An era-aware, punchy pop-rock album
Coming off the European success of their self-titled debut album, Duran Duran needed to safeguard the formula that was serving them so well. Early demos of new songs were rehearsed across late 1981, and producer Colin Thurston was again drafted in to polish them up, with the band confident – but largely unprepared – for the fuss that was to follow. If Rio’s lead single, My Own Way, represented something of a wobble – it failed to breach the UK Top 10, and Duran Duran themselves later routinely dismissed it – the band simply retooled the song, giving some of its disco edges a rockier finish and placing it as the second track on the album.

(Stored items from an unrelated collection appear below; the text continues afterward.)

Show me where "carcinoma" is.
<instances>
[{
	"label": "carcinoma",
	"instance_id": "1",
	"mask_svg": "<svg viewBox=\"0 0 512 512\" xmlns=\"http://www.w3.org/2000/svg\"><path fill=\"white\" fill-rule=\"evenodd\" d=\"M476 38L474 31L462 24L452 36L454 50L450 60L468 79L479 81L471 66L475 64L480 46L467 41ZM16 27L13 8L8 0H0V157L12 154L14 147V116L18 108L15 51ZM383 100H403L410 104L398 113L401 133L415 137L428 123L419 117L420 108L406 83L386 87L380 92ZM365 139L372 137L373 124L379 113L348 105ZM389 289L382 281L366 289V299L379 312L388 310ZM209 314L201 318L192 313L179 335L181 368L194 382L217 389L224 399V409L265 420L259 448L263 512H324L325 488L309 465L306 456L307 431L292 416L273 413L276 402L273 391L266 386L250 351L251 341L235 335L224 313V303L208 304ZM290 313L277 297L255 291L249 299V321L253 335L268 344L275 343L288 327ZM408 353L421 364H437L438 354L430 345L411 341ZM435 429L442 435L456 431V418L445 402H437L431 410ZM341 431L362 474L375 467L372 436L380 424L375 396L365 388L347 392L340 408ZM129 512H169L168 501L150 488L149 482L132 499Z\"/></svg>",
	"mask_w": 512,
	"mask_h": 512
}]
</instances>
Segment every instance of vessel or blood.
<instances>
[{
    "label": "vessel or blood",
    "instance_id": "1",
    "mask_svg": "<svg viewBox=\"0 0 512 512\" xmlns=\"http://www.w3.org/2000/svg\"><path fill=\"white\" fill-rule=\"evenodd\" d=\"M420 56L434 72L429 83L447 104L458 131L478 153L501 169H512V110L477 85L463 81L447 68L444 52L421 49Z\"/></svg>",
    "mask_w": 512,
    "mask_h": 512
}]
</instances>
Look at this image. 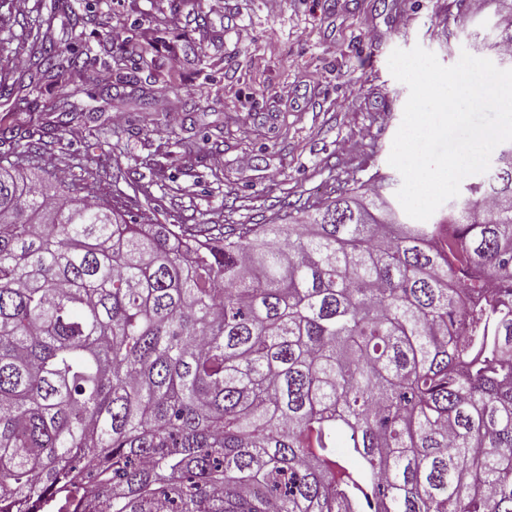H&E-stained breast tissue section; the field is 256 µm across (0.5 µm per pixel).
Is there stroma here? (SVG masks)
I'll return each instance as SVG.
<instances>
[{
	"mask_svg": "<svg viewBox=\"0 0 512 512\" xmlns=\"http://www.w3.org/2000/svg\"><path fill=\"white\" fill-rule=\"evenodd\" d=\"M459 0H0V73L42 42L81 50L77 73L0 98V158L65 178L145 224H274L275 206L334 197L377 176L409 90L388 67L421 46L451 66L482 56ZM154 44L137 86L102 65ZM290 85L294 95L277 91ZM78 107L50 129L60 99ZM165 97L166 112L153 102ZM79 137H72V130ZM248 164H241V157Z\"/></svg>",
	"mask_w": 512,
	"mask_h": 512,
	"instance_id": "1",
	"label": "stroma"
}]
</instances>
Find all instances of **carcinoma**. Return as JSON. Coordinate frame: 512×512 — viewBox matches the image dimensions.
I'll return each mask as SVG.
<instances>
[{
  "mask_svg": "<svg viewBox=\"0 0 512 512\" xmlns=\"http://www.w3.org/2000/svg\"><path fill=\"white\" fill-rule=\"evenodd\" d=\"M385 190L137 224L0 164V512H512V143L428 224Z\"/></svg>",
  "mask_w": 512,
  "mask_h": 512,
  "instance_id": "1",
  "label": "carcinoma"
}]
</instances>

With the benefit of hindsight – and the fan hysteria that greeted the record now a distant echo – Rio is best characterised as era-aware, punchy pop-rock offering, with those fluttering synths positioning it perfectly at the epicentre of the creative revolution then transforming the British music scene. This was pop you could dance to and material that was confident enough to draw explicitly on many different influences – the emotional pull of disco, the compulsive aggression of punk and the moody introspection perfected by earlier art-rock pioneers. Wrap all that in a package that spoke to the potential of the new visual age – glossy magazines and the three-minute pop video – and you have a formula that would soon conquer the world.